Compare this with setting up a merchant account to take payments (here in the UK), which takes weeks, involves finding a payment gateway, all sorts of paperwork and hoop jumping.

Fortunately companies like stripe.com have appeared here and will now eat in to PayPals user base. I can't wait for PayPal to go away.



> Fortunately companies like stripe.com

The sad truth is that Stripe is behaving exactly like PayPal. What's worse is that Stripe's fraud protection is non-existing. In other words, Stripe is actually worse than PayPal, as you risk the same account freeze, closing etc, but in addition, you will be swamped down with fraudulent purchases and chargebacks.


(Disclaimer: I work at Stripe) Stripe does have a fraud protection product, which is enabled by default for every user. It centers around a machine learning system, that uses static signals (e.g. card issuing country) and time-dependent, dynamic signals (e.g. "how many different devices have tried to use this card in the last N hours?") to analyze every charge that hits our systems. Transactions that are deemed almost certainly fraudulent are automatically declined (but can be reviewed in the dashboard or via the API.)

We're constantly working on product & performance improvements, but feel free to get in touch with me directly (tara@stripe.com) to ask questions or share feedback on our models (and fraud product in general).


For posterity, yes you do have this "neural network" thing. It does not really work now AFAIK, but I do hope you will succeed as we definitely need a viable alternative to PayPal.
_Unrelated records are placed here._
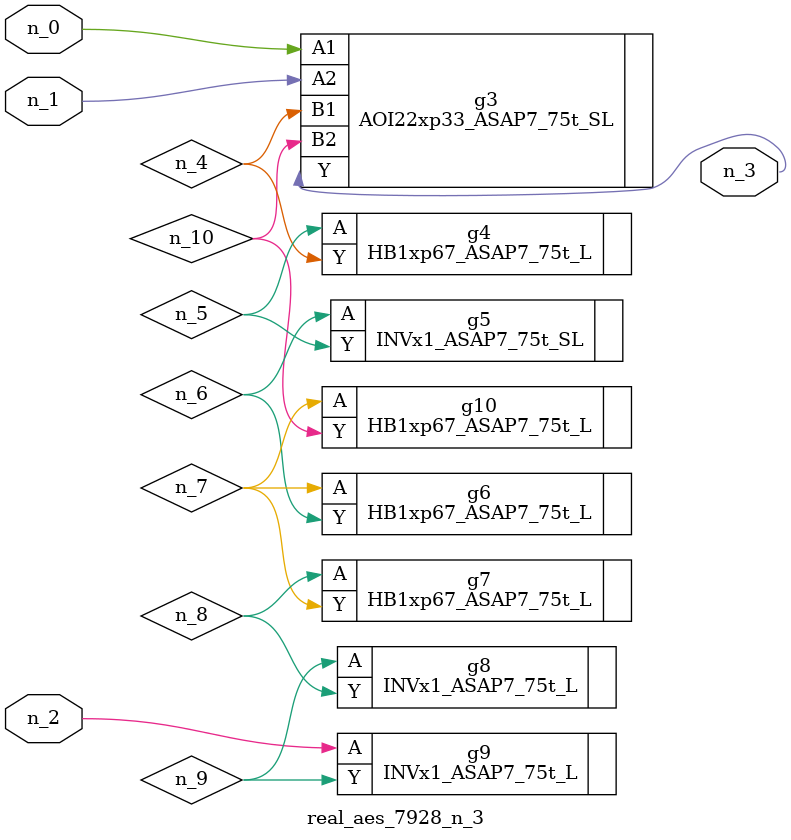
<source format=v>
module real_aes_7928_n_3 (n_0, n_2, n_1, n_3);
input n_0;
input n_2;
input n_1;
output n_3;
wire n_4;
wire n_5;
wire n_7;
wire n_8;
wire n_6;
wire n_9;
wire n_10;
AOI22xp33_ASAP7_75t_SL g3 ( .A1(n_0), .A2(n_1), .B1(n_4), .B2(n_10), .Y(n_3) );
INVx1_ASAP7_75t_L g9 ( .A(n_2), .Y(n_9) );
HB1xp67_ASAP7_75t_L g4 ( .A(n_5), .Y(n_4) );
INVx1_ASAP7_75t_SL g5 ( .A(n_6), .Y(n_5) );
HB1xp67_ASAP7_75t_L g6 ( .A(n_7), .Y(n_6) );
HB1xp67_ASAP7_75t_L g10 ( .A(n_7), .Y(n_10) );
HB1xp67_ASAP7_75t_L g7 ( .A(n_8), .Y(n_7) );
INVx1_ASAP7_75t_L g8 ( .A(n_9), .Y(n_8) );
endmodule
</source>
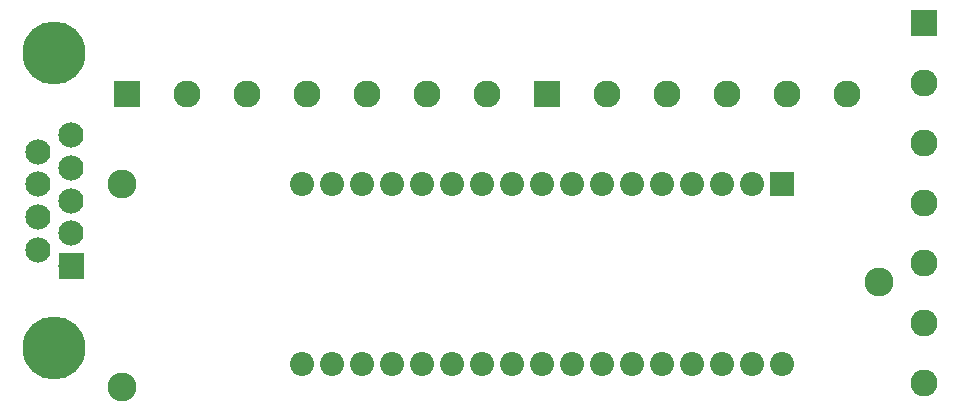
<source format=gbs>
G04 MADE WITH FRITZING*
G04 WWW.FRITZING.ORG*
G04 DOUBLE SIDED*
G04 HOLES PLATED*
G04 CONTOUR ON CENTER OF CONTOUR VECTOR*
%ASAXBY*%
%FSLAX23Y23*%
%MOIN*%
%OFA0B0*%
%SFA1.0B1.0*%
%ADD10C,0.080555*%
%ADD11C,0.080583*%
%ADD12C,0.090000*%
%ADD13C,0.084000*%
%ADD14C,0.210000*%
%ADD15C,0.096614*%
%ADD16R,0.080542X0.080570*%
%ADD17R,0.090000X0.090000*%
%ADD18R,0.001000X0.001000*%
%LNMASK0*%
G90*
G70*
G54D10*
X2553Y773D03*
X2453Y773D03*
X2353Y773D03*
X2253Y773D03*
X2153Y773D03*
X2053Y773D03*
X1953Y773D03*
X1853Y773D03*
X1753Y773D03*
G54D11*
X1653Y773D03*
X1553Y773D03*
X1453Y773D03*
G54D10*
X1353Y773D03*
X1253Y773D03*
G54D11*
X1153Y773D03*
X1053Y773D03*
X953Y773D03*
G54D10*
X2553Y173D03*
X2453Y173D03*
X2353Y173D03*
X2253Y173D03*
X2153Y173D03*
X2053Y173D03*
X1753Y173D03*
G54D11*
X1653Y173D03*
G54D10*
X1853Y173D03*
X1953Y173D03*
G54D11*
X1553Y173D03*
X1453Y173D03*
G54D10*
X1353Y173D03*
X1253Y173D03*
G54D11*
X1153Y173D03*
X1053Y173D03*
X953Y173D03*
G54D12*
X1771Y1073D03*
X1971Y1073D03*
X2171Y1073D03*
X2371Y1073D03*
X2571Y1073D03*
X2771Y1073D03*
X371Y1073D03*
X571Y1073D03*
X771Y1073D03*
X971Y1073D03*
X1171Y1073D03*
X1371Y1073D03*
X1571Y1073D03*
G54D13*
X184Y500D03*
X184Y609D03*
X184Y718D03*
X184Y827D03*
X184Y936D03*
X72Y555D03*
X72Y664D03*
X72Y773D03*
X72Y882D03*
G54D14*
X128Y226D03*
X128Y1211D03*
G54D12*
X3028Y1309D03*
X3028Y1109D03*
X3028Y909D03*
X3028Y709D03*
X3028Y509D03*
X3028Y309D03*
X3028Y109D03*
G54D15*
X2878Y448D03*
X353Y773D03*
X353Y98D03*
G54D16*
X2553Y773D03*
G54D17*
X1771Y1073D03*
X371Y1073D03*
X3028Y1309D03*
G54D18*
X143Y542D02*
X226Y542D01*
X143Y541D02*
X226Y541D01*
X143Y540D02*
X226Y540D01*
X143Y539D02*
X226Y539D01*
X143Y538D02*
X226Y538D01*
X143Y537D02*
X226Y537D01*
X143Y536D02*
X226Y536D01*
X143Y535D02*
X226Y535D01*
X143Y534D02*
X226Y534D01*
X143Y533D02*
X226Y533D01*
X143Y532D02*
X226Y532D01*
X143Y531D02*
X226Y531D01*
X143Y530D02*
X226Y530D01*
X143Y529D02*
X226Y529D01*
X143Y528D02*
X226Y528D01*
X143Y527D02*
X226Y527D01*
X143Y526D02*
X226Y526D01*
X143Y525D02*
X226Y525D01*
X143Y524D02*
X226Y524D01*
X143Y523D02*
X226Y523D01*
X143Y522D02*
X226Y522D01*
X143Y521D02*
X226Y521D01*
X143Y520D02*
X226Y520D01*
X143Y519D02*
X226Y519D01*
X143Y518D02*
X226Y518D01*
X143Y517D02*
X226Y517D01*
X143Y516D02*
X226Y516D01*
X143Y515D02*
X180Y515D01*
X189Y515D02*
X226Y515D01*
X143Y514D02*
X177Y514D01*
X192Y514D02*
X226Y514D01*
X143Y513D02*
X176Y513D01*
X194Y513D02*
X226Y513D01*
X143Y512D02*
X174Y512D01*
X195Y512D02*
X226Y512D01*
X143Y511D02*
X173Y511D01*
X196Y511D02*
X226Y511D01*
X143Y510D02*
X172Y510D01*
X197Y510D02*
X226Y510D01*
X143Y509D02*
X172Y509D01*
X198Y509D02*
X226Y509D01*
X143Y508D02*
X171Y508D01*
X198Y508D02*
X226Y508D01*
X143Y507D02*
X170Y507D01*
X199Y507D02*
X226Y507D01*
X143Y506D02*
X170Y506D01*
X199Y506D02*
X226Y506D01*
X143Y505D02*
X170Y505D01*
X199Y505D02*
X226Y505D01*
X143Y504D02*
X169Y504D01*
X200Y504D02*
X226Y504D01*
X143Y503D02*
X169Y503D01*
X200Y503D02*
X226Y503D01*
X143Y502D02*
X169Y502D01*
X200Y502D02*
X226Y502D01*
X143Y501D02*
X169Y501D01*
X200Y501D02*
X226Y501D01*
X143Y500D02*
X169Y500D01*
X200Y500D02*
X226Y500D01*
X143Y499D02*
X169Y499D01*
X200Y499D02*
X226Y499D01*
X143Y498D02*
X169Y498D01*
X200Y498D02*
X226Y498D01*
X143Y497D02*
X169Y497D01*
X200Y497D02*
X226Y497D01*
X143Y496D02*
X170Y496D01*
X199Y496D02*
X226Y496D01*
X143Y495D02*
X170Y495D01*
X199Y495D02*
X226Y495D01*
X143Y494D02*
X171Y494D01*
X199Y494D02*
X226Y494D01*
X143Y493D02*
X171Y493D01*
X198Y493D02*
X226Y493D01*
X143Y492D02*
X172Y492D01*
X197Y492D02*
X226Y492D01*
X143Y491D02*
X173Y491D01*
X196Y491D02*
X226Y491D01*
X143Y490D02*
X174Y490D01*
X196Y490D02*
X226Y490D01*
X143Y489D02*
X175Y489D01*
X194Y489D02*
X226Y489D01*
X143Y488D02*
X176Y488D01*
X193Y488D02*
X226Y488D01*
X143Y487D02*
X178Y487D01*
X191Y487D02*
X226Y487D01*
X143Y486D02*
X181Y486D01*
X188Y486D02*
X226Y486D01*
X143Y485D02*
X226Y485D01*
X143Y484D02*
X226Y484D01*
X143Y483D02*
X226Y483D01*
X143Y482D02*
X226Y482D01*
X143Y481D02*
X226Y481D01*
X143Y480D02*
X226Y480D01*
X143Y479D02*
X226Y479D01*
X143Y478D02*
X226Y478D01*
X143Y477D02*
X226Y477D01*
X143Y476D02*
X226Y476D01*
X143Y475D02*
X226Y475D01*
X143Y474D02*
X226Y474D01*
X143Y473D02*
X226Y473D01*
X143Y472D02*
X226Y472D01*
X143Y471D02*
X226Y471D01*
X143Y470D02*
X226Y470D01*
X143Y469D02*
X226Y469D01*
X143Y468D02*
X226Y468D01*
X143Y467D02*
X226Y467D01*
X143Y466D02*
X226Y466D01*
X143Y465D02*
X226Y465D01*
X143Y464D02*
X226Y464D01*
X143Y463D02*
X226Y463D01*
X143Y462D02*
X226Y462D01*
X143Y461D02*
X226Y461D01*
X143Y460D02*
X226Y460D01*
X143Y459D02*
X226Y459D01*
D02*
G04 End of Mask0*
M02*
</source>
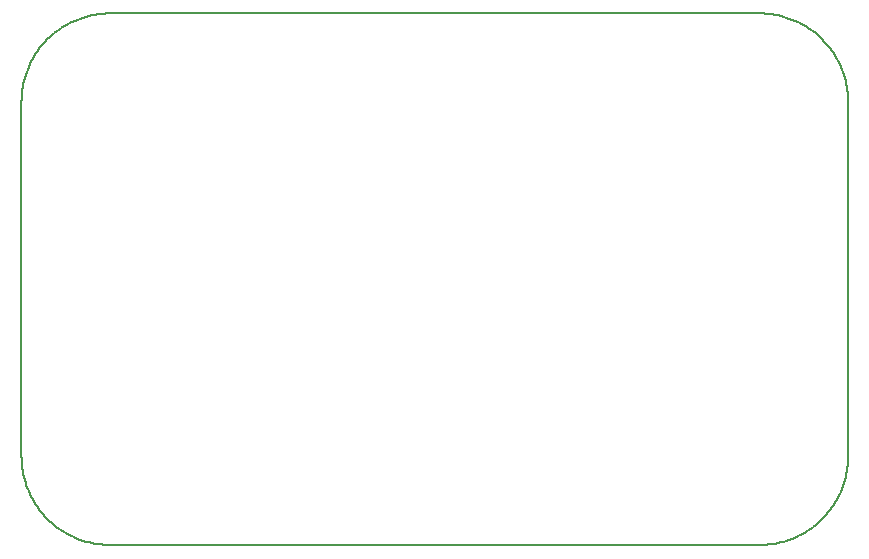
<source format=gko>
G04*
G04 #@! TF.GenerationSoftware,Altium Limited,Altium Designer,23.5.1 (21)*
G04*
G04 Layer_Color=16711935*
%FSLAX25Y25*%
%MOIN*%
G70*
G04*
G04 #@! TF.SameCoordinates,615E306F-8B44-468D-B2DF-EE0A1C7CF722*
G04*
G04*
G04 #@! TF.FilePolarity,Positive*
G04*
G01*
G75*
%ADD11C,0.00500*%
D11*
X29528Y0D02*
X28519Y-17D01*
X27512Y-69D01*
X26508Y-155D01*
X25507Y-275D01*
X24510Y-429D01*
X23520Y-618D01*
X22536Y-840D01*
X21561Y-1095D01*
X20595Y-1383D01*
X19639Y-1705D01*
X18695Y-2059D01*
X17764Y-2444D01*
X16846Y-2862D01*
X15943Y-3311D01*
X15056Y-3790D01*
X14186Y-4299D01*
X13333Y-4837D01*
X12500Y-5404D01*
X11686Y-6000D01*
X10893Y-6623D01*
X10122Y-7272D01*
X9373Y-7948D01*
X8648Y-8648D01*
X7948Y-9373D01*
X7272Y-10122D01*
X6623Y-10893D01*
X6000Y-11686D01*
X5404Y-12500D01*
X4837Y-13333D01*
X4299Y-14186D01*
X3790Y-15056D01*
X3311Y-15943D01*
X2862Y-16846D01*
X2444Y-17764D01*
X2059Y-18695D01*
X1705Y-19639D01*
X1383Y-20595D01*
X1095Y-21561D01*
X840Y-22536D01*
X618Y-23520D01*
X429Y-24511D01*
X275Y-25507D01*
X155Y-26508D01*
X69Y-27513D01*
X17Y-28519D01*
X0Y-29528D01*
X275590D02*
X275573Y-28519D01*
X275522Y-27512D01*
X275436Y-26508D01*
X275315Y-25507D01*
X275161Y-24510D01*
X274973Y-23520D01*
X274751Y-22536D01*
X274496Y-21561D01*
X274207Y-20595D01*
X273886Y-19639D01*
X273532Y-18695D01*
X273146Y-17764D01*
X272729Y-16846D01*
X272280Y-15943D01*
X271801Y-15056D01*
X271292Y-14186D01*
X270753Y-13333D01*
X270186Y-12500D01*
X269591Y-11686D01*
X268968Y-10893D01*
X268318Y-10122D01*
X267643Y-9373D01*
X266942Y-8648D01*
X266217Y-7948D01*
X265469Y-7272D01*
X264698Y-6623D01*
X263905Y-6000D01*
X263091Y-5404D01*
X262257Y-4837D01*
X261405Y-4299D01*
X260535Y-3790D01*
X259648Y-3311D01*
X258745Y-2862D01*
X257827Y-2444D01*
X256895Y-2059D01*
X255951Y-1705D01*
X254995Y-1383D01*
X254029Y-1095D01*
X253054Y-840D01*
X252071Y-618D01*
X251080Y-429D01*
X250084Y-275D01*
X249083Y-155D01*
X248078Y-69D01*
X247071Y-17D01*
X246063Y0D01*
X246063Y-177165D02*
X247071Y-177148D01*
X248078Y-177096D01*
X249083Y-177011D01*
X250084Y-176890D01*
X251080Y-176736D01*
X252070Y-176548D01*
X253054Y-176326D01*
X254029Y-176070D01*
X254995Y-175782D01*
X255951Y-175461D01*
X256895Y-175107D01*
X257827Y-174721D01*
X258745Y-174303D01*
X259647Y-173855D01*
X260535Y-173376D01*
X261405Y-172867D01*
X262257Y-172328D01*
X263091Y-171761D01*
X263905Y-171166D01*
X264697Y-170543D01*
X265469Y-169893D01*
X266217Y-169218D01*
X266942Y-168517D01*
X267643Y-167792D01*
X268318Y-167043D01*
X268968Y-166272D01*
X269591Y-165480D01*
X270186Y-164666D01*
X270753Y-163832D01*
X271292Y-162980D01*
X271801Y-162110D01*
X272280Y-161223D01*
X272728Y-160319D01*
X273146Y-159402D01*
X273532Y-158470D01*
X273886Y-157526D01*
X274207Y-156570D01*
X274496Y-155604D01*
X274751Y-154629D01*
X274973Y-153646D01*
X275161Y-152655D01*
X275315Y-151659D01*
X275436Y-150658D01*
X275522Y-149653D01*
X275573Y-148646D01*
X275590Y-147638D01*
X0Y-147554D02*
X14Y-148561D01*
X63Y-149567D01*
X146Y-150571D01*
X263Y-151572D01*
X415Y-152568D01*
X600Y-153558D01*
X818Y-154541D01*
X1070Y-155517D01*
X1356Y-156483D01*
X1674Y-157438D01*
X2024Y-158383D01*
X2407Y-159315D01*
X2821Y-160233D01*
X3266Y-161137D01*
X3742Y-162024D01*
X4248Y-162896D01*
X4783Y-163749D01*
X5347Y-164584D01*
X5939Y-165399D01*
X6559Y-166193D01*
X7205Y-166966D01*
X7877Y-167716D01*
X8574Y-168443D01*
X9296Y-169145D01*
X10042Y-169823D01*
X10810Y-170475D01*
X11600Y-171100D01*
X12410Y-171698D01*
X13241Y-172268D01*
X14091Y-172809D01*
X14958Y-173321D01*
X15843Y-173803D01*
X16743Y-174254D01*
X17659Y-174675D01*
X18588Y-175064D01*
X19530Y-175421D01*
X20483Y-175746D01*
X21447Y-176038D01*
X22421Y-176297D01*
X23402Y-176523D01*
X24391Y-176715D01*
X25386Y-176874D01*
X26386Y-176998D01*
X27389Y-177088D01*
X28395Y-177144D01*
X29402Y-177165D01*
X29402D02*
X246063D01*
X0Y-147638D02*
Y-29528D01*
X29528Y0D02*
X246063D01*
X275590Y-29528D02*
X275590Y-147638D01*
M02*

</source>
Though I'm sceptical to this approach. In machine learning 101 we learned that there always exist a statistical method that would beat a neural network. In this case, a system that gathers actual relevant data for statistical scoring. You know hard data, like an up to date list of stolen credit card numbers, a history of chargeback per credit card etc. PayPal has this and of 1000 transactions, we have 1-2 fraudulent chargebacks. Compared to Strip this is the difference between heaven and hell. PayPal sucks, but at least they have a working fraud protection system.

Nothing kills an online business faster than being swamped in fraud and chargebacks. I mean, good APIs are great and Stripe certainly has that, but a working fraud protecting system is what really matters to those of us who sell online.


Ouch - that's a shame as I was hoping our next startup would use Stripe. I'd better do some more due diligence on them before we commit.


I deployed Nochex instead of PayPal back in 2005, and it took less than half a day, and came with guaranteed no chargebacks on UK payments and lower fees.

Good PayPal competitors have existed in this space for a long time. PayPal still remains.


So is it the sheer dominance of the PayPal brand?